Could you reproduce the material below exactly, from the line containing "Page size: 2001x1125." through its last line, and leave out everything else?

# # # # # # #

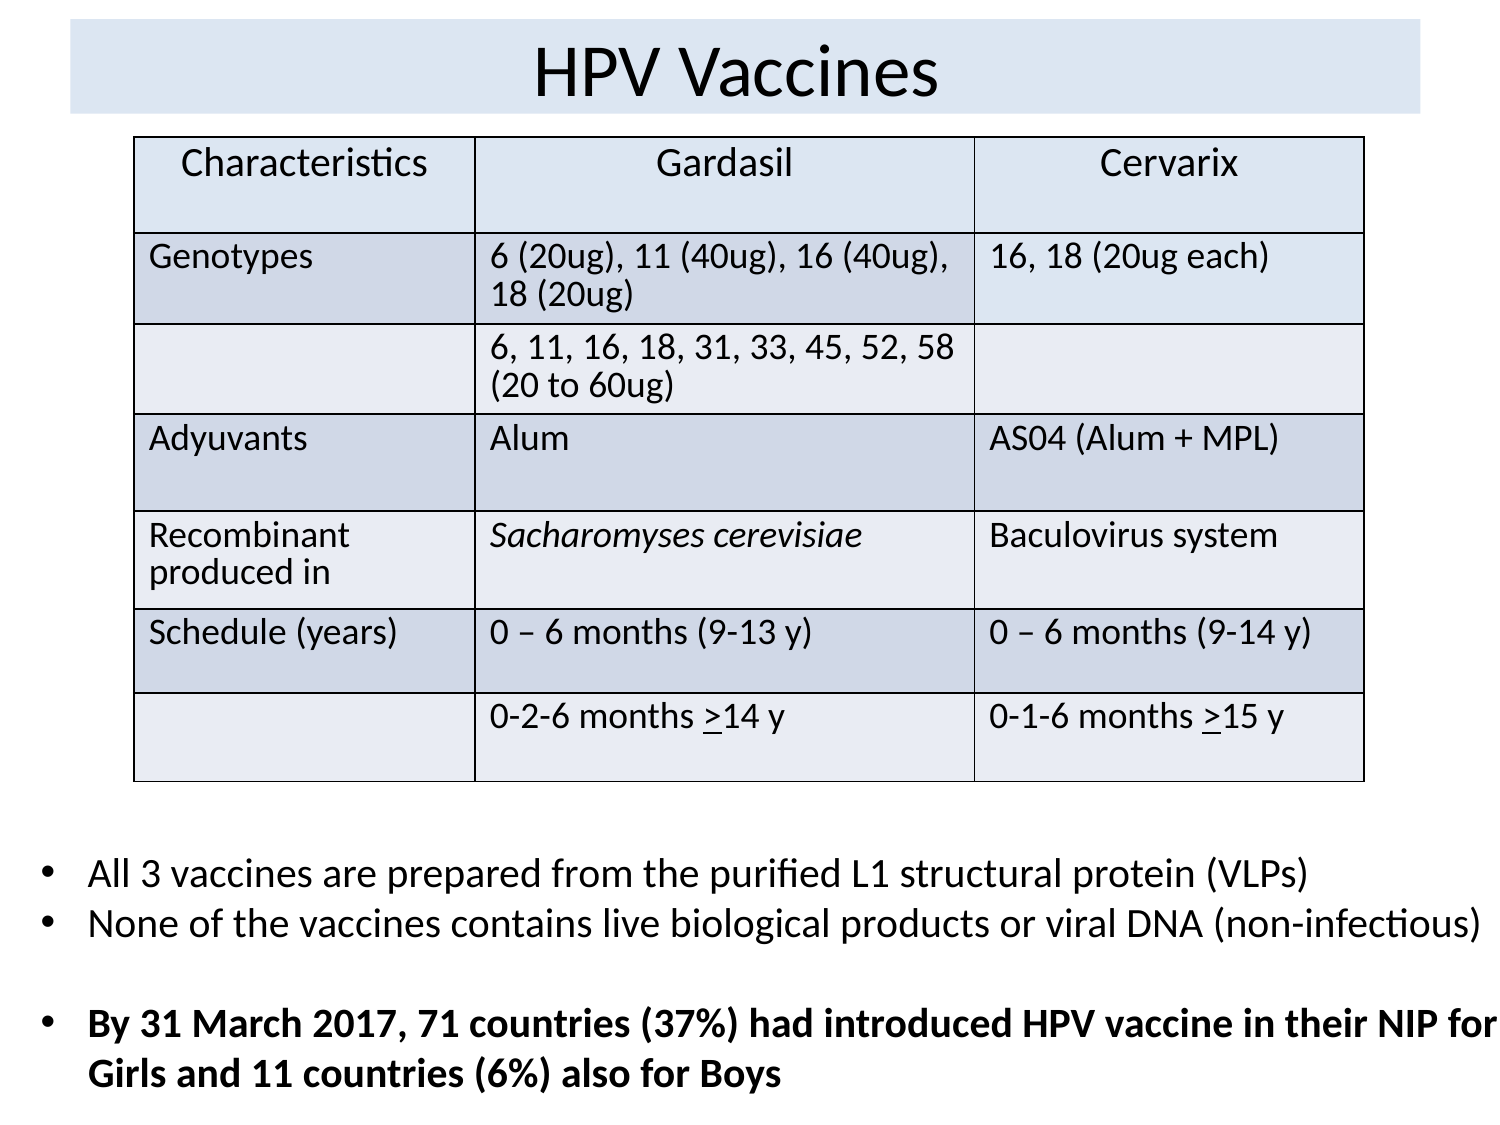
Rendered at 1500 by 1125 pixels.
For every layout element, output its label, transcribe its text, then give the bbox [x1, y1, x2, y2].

table_cell Recombinant produced in [135, 512, 474, 608]
table_cell Schedule (years) [135, 610, 474, 692]
table_cell AS04 (Alum + MPL) [975, 415, 1363, 510]
table_cell 16, 18 (20ug each) [975, 234, 1363, 323]
table_header Characteristics [135, 138, 474, 232]
table_cell [135, 694, 474, 781]
table_header Gardasil [476, 138, 974, 232]
table_cell 6 (20ug), 11 (40ug), 16 (40ug), 18 (20ug) [476, 234, 974, 323]
table_cell 0 – 6 months (9-13 y) [476, 610, 974, 692]
table_cell Sacharomyses cerevisiae [476, 512, 974, 608]
table_cell Adyuvants [135, 415, 474, 510]
table_cell 0 – 6 months (9-14 y) [975, 610, 1363, 692]
table_cell 6, 11, 16, 18, 31, 33, 45, 52, 58 (20 to 60ug) [476, 325, 974, 413]
title HPV Vaccines [70, 18, 1421, 114]
text_box All 3 vaccines are prepared from the purified L1 structural protein (VLPs) None of the vaccines contains live biological products or viral DNA (non-infectious) By 31 March 2017, 71 countries (37%) had introduced HPV vaccine in their NIP for Girls and 11 countries (6%) also for Boys [25, 838, 1500, 1104]
table_cell Alum [476, 415, 974, 510]
table_cell [975, 325, 1363, 413]
table_cell 0-1-6 months >15 y [975, 694, 1363, 781]
table_cell Genotypes [135, 234, 474, 323]
table_cell [135, 325, 474, 413]
table_cell 0-2-6 months >14 y [476, 694, 974, 781]
table_header Cervarix [975, 138, 1363, 232]
table_cell Baculovirus system [975, 512, 1363, 608]
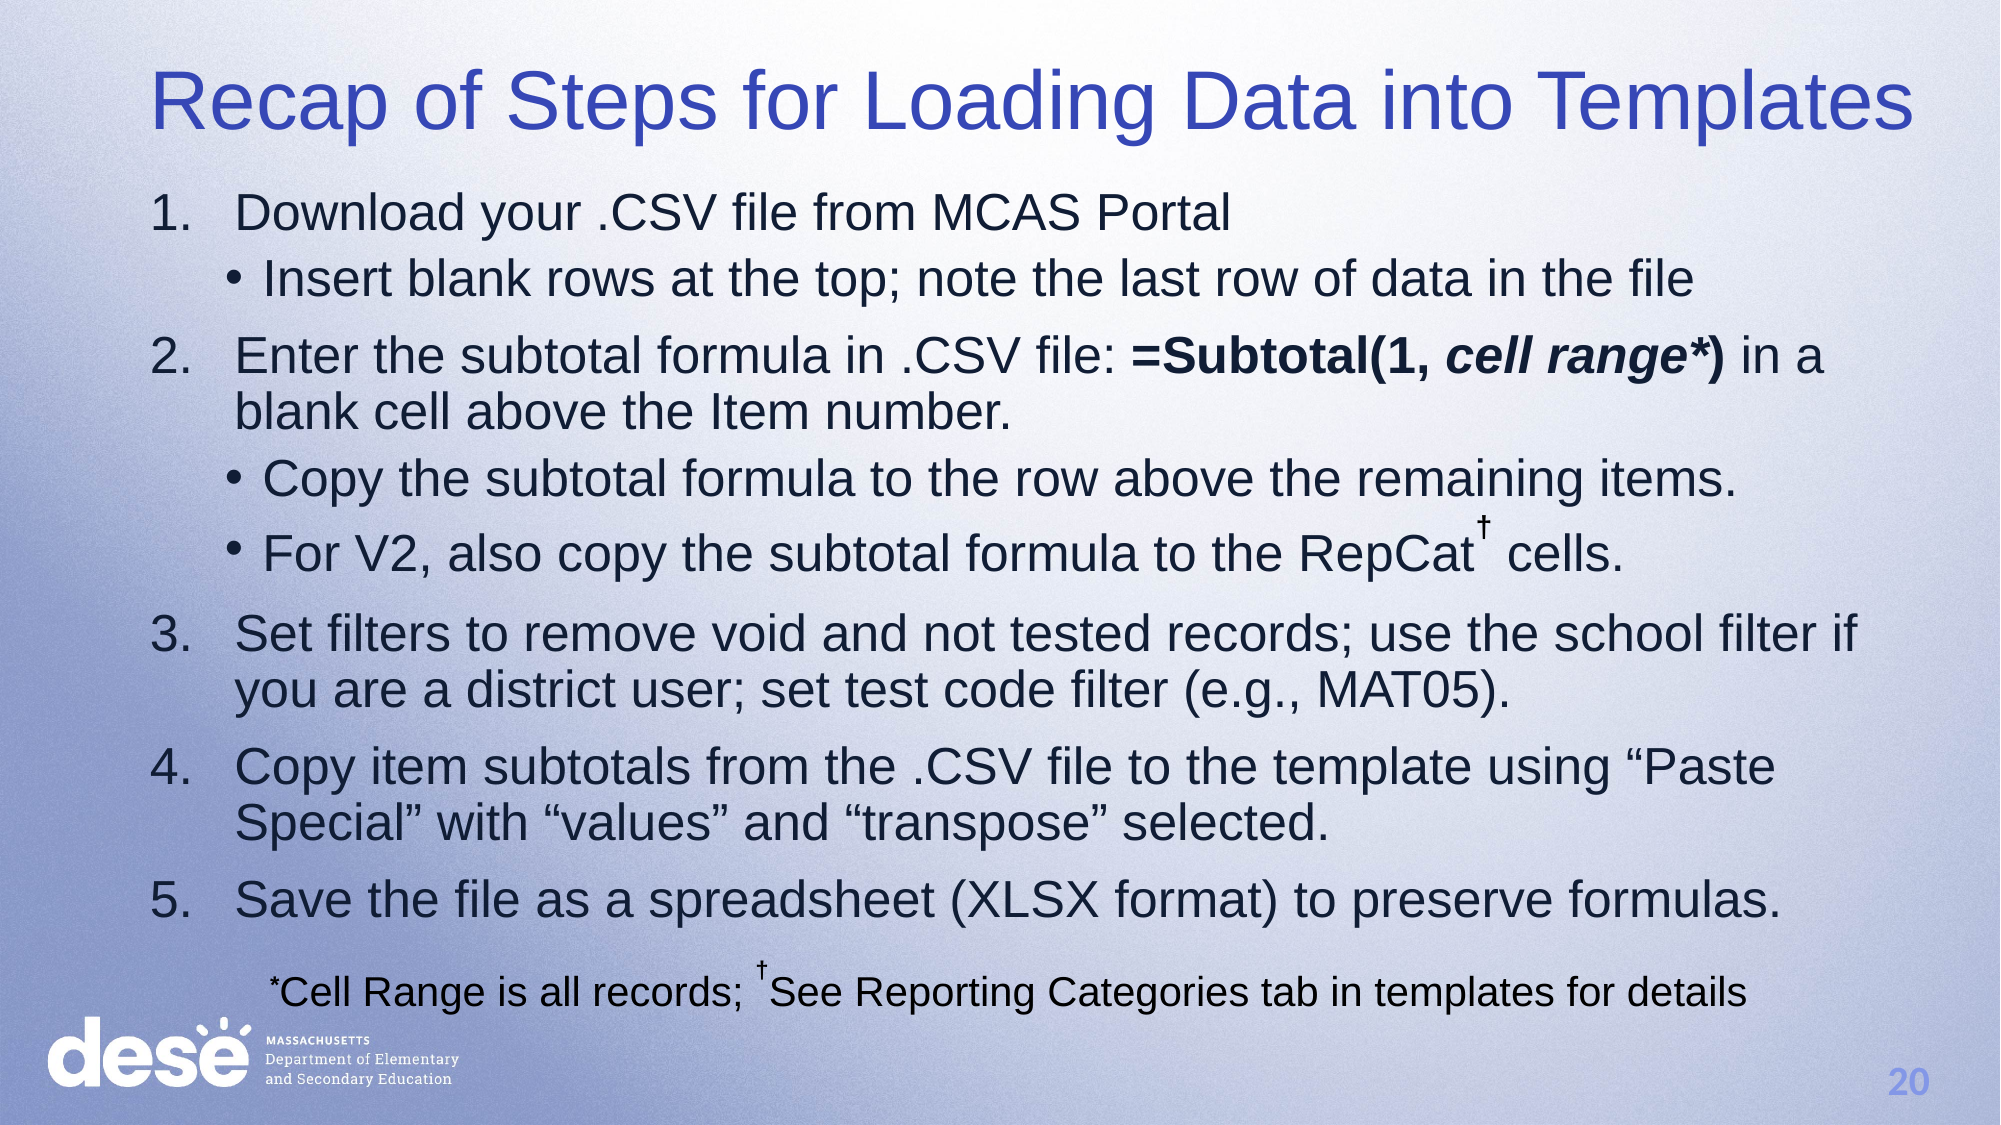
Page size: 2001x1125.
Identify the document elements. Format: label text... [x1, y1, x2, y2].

# # # # # # #

- [OUTPUT OF THE TASK]:
Page size: 2001x1125.
Identify the document elements. Format: label text... [x1, y1, x2, y2].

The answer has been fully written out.